Acquisition Offer to the Shareholders of comdirect bank Aktiengesellschaft

Disclaimer – Legal Notices

You have entered the website which Commerzbank Inlandsbanken Holding GmbH has designated for the publication of documents and information in connection with the acquisition offer to acquire all shares of comdirect bank Aktiengesellschaft Aktiengesellschaft.

Shareholders of comdirect bank Aktiengesellschaft are kindly requested to read and acknowledge the following legal notice on this page before going on to the pages containing information about the acquisition offer.

Important Legal Information

On 26 September 2019, Commerzbank Inlandsbanken Holding GmbH (the "Bidder") published its decision to launch an acquisition offer to the shareholders of comdirect bank Aktiengesellschaft (the "comdirect Shareholders") to acquire all shares in comdirect bank Aktiengesellschaft by way of an acquisition offer (the "Acquisition Offer").

On the following pages you will find the offer document published on 30 October 2019 which contains the terms and conditions of the Acquisition Offer, the publication of the decision to make the Acquisition Offer in accordance with Section 10 para. 1 of the German Securities Acquisition and Takeover Act (Wertpapiererwerbs- und Übernahmegesetz, "WpÜG"), publications of announcements pursuant to Section 23 WpÜG as well as press releases and other information regarding the Acquisition Offer.

The Acquisition Offer relates to shares in a German company and is subject to the statutory provisions of the Federal Republic of Germany on the implementation of such an offer. The Acquisition Offer will not be submitted to the review or registration procedures of any securities regulator outside of Germany and has not been approved or recommended by any securities regulator.

comdirect Shareholders in the United States (the "U.S. Shareholders") should note that this Acquisition Offer is made in respect of securities of a company which is a foreign private issuer within the meaning of the U.S. Securities Exchange Act of 1934, as amended (the "Exchange Act") and the shares of which are not registered under Section 12 of the Exchange Act. The Acquisition Offer is being made in the United States in reliance on the Tier 1 exemption from certain requirements of the Exchange Act and is principally governed by disclosure and other regulations and procedures of the Federal Republic of Germany, which are different from those of the United States. To the extent that the Acquisition Offer is subject to U.S. securities laws, such laws only apply to holders of shares in comdirect bank Aktiengesellschaft in the United States, and no other person has any claims under such laws.

If shareholders are residing in a country outside of Germany, it may be difficult for them to enforce rights and claims arising outside of the laws of this country of residency, since comdirect bank Aktiengesellschaft is incorporated in Germany and some or all of its officers and directors may be residents of a country other than the respective shareholders' country of residency. Shareholders may not be able to sue, in a court in their country of residency, a foreign company or its officers or directors for violations of the laws of the respective shareholders' country of residency. Further, it may be difficult to compel a foreign company and its affiliates to subject themselves to a judgment of a court of the shareholders' country of residency.
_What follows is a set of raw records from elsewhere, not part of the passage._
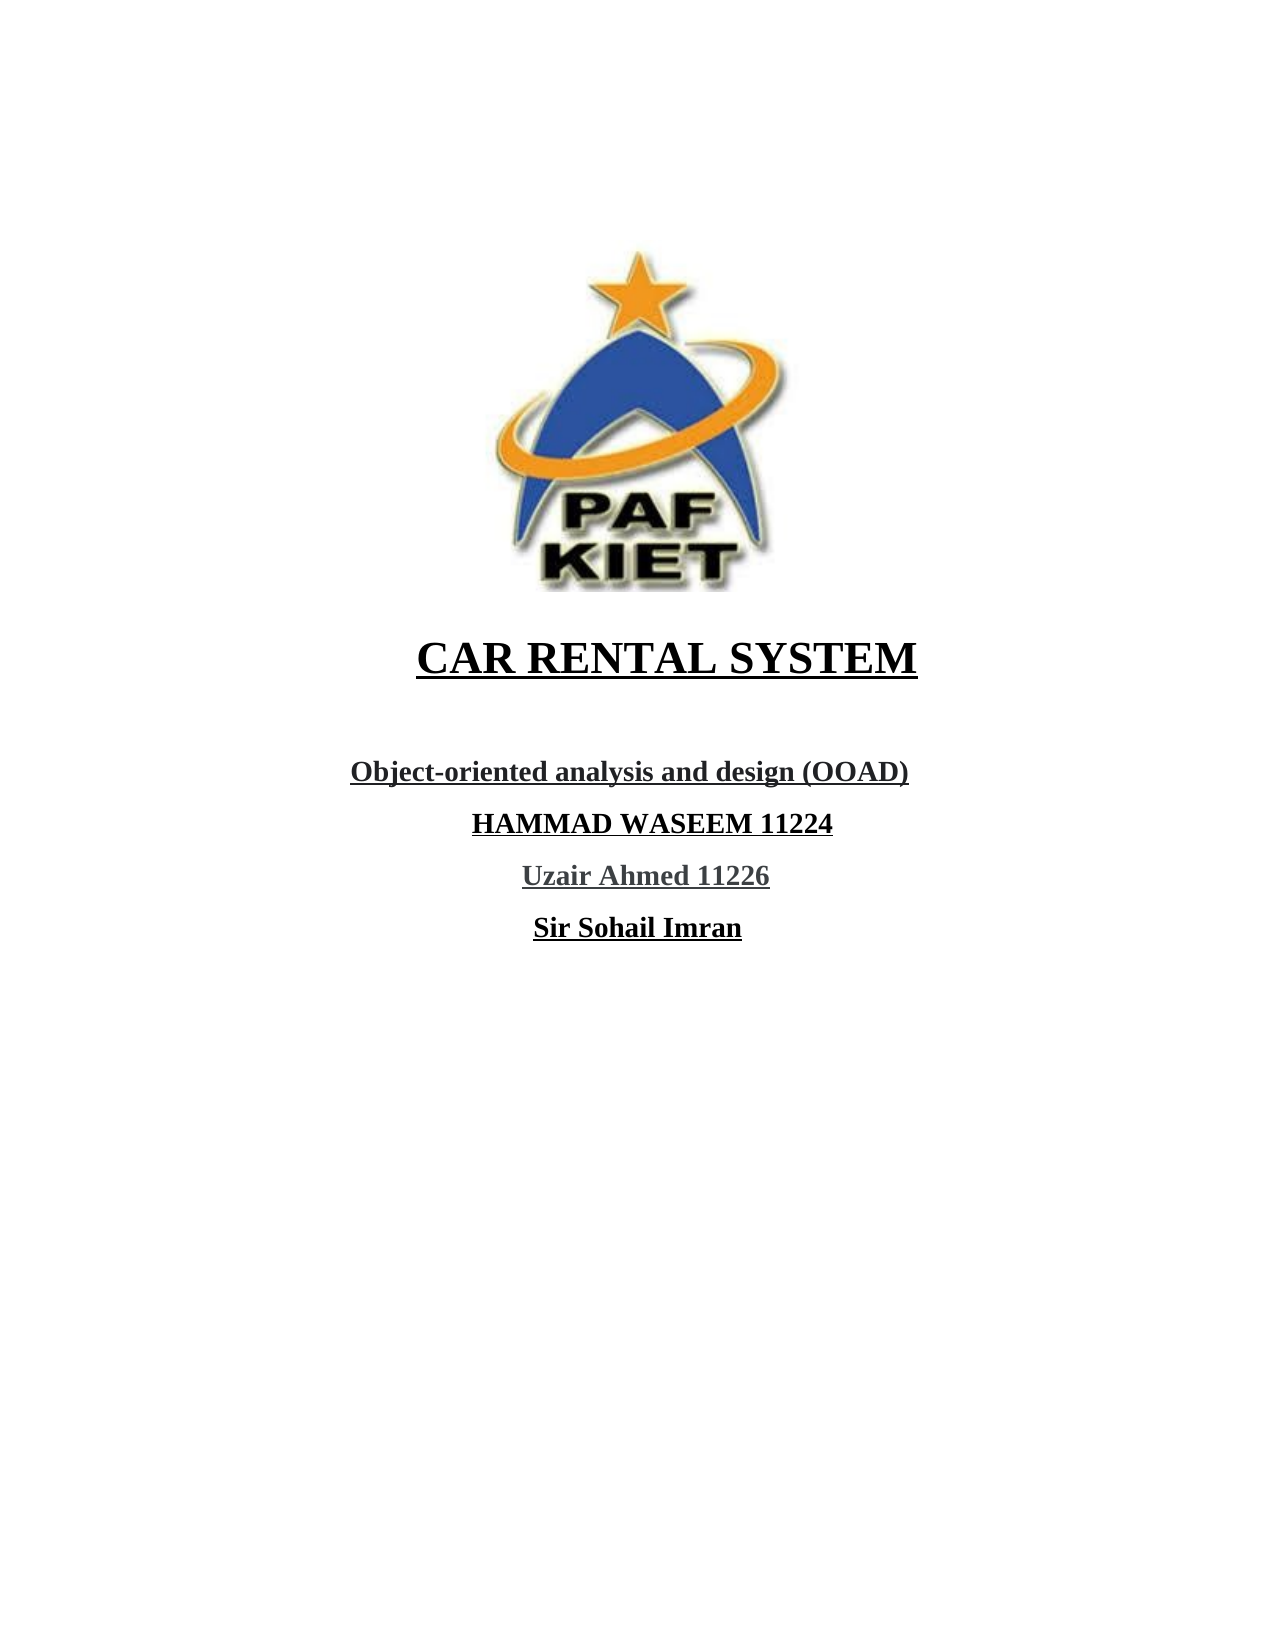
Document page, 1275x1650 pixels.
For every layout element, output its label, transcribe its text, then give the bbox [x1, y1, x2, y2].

text Object-oriented analysis and design (OOAD) [150, 754, 916, 788]
text Uzair Ahmed 11226 Sir Sohail Imran [522, 858, 798, 944]
text CAR RENTAL SYSTEM [150, 631, 918, 683]
text HAMMAD WASEEM 11224 [472, 806, 1133, 839]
All information contained on, or accessible through, this website is for information purposes as well as the purpose of complying with the provisions of the WpÜG, the pertinent regulation (WpÜG-Angebotsverordnung) and other legal requirements applicable in relation to the Acquisition Offer. The Bidder does not assume any obligation to keep the information and documents which are made available up to date unless required by applicable laws. Announcements made on this website do not constitute an invitation to make an offer to sell shares in comdirect bank Aktiengesellschaft and do not contain, and are not for the purposes of the Bidder making any representations or entering into any other legal commitments. Other than the offer document published on 30 October 2019 the announcements made on this website also do not constitute an offer to purchase shares in comdirect bank Aktiengesellschaft. The terms and conditions of the Acquisition Offer as well as further provisions regarding the Acquisition Offer are contained solely in the offer document published on 30 October 2019. comdirect Shareholders are strongly recommended to read the offer document published on 30 October 2019 and all documents in connection with the Acquisition Offer as they are published, since they contain important information.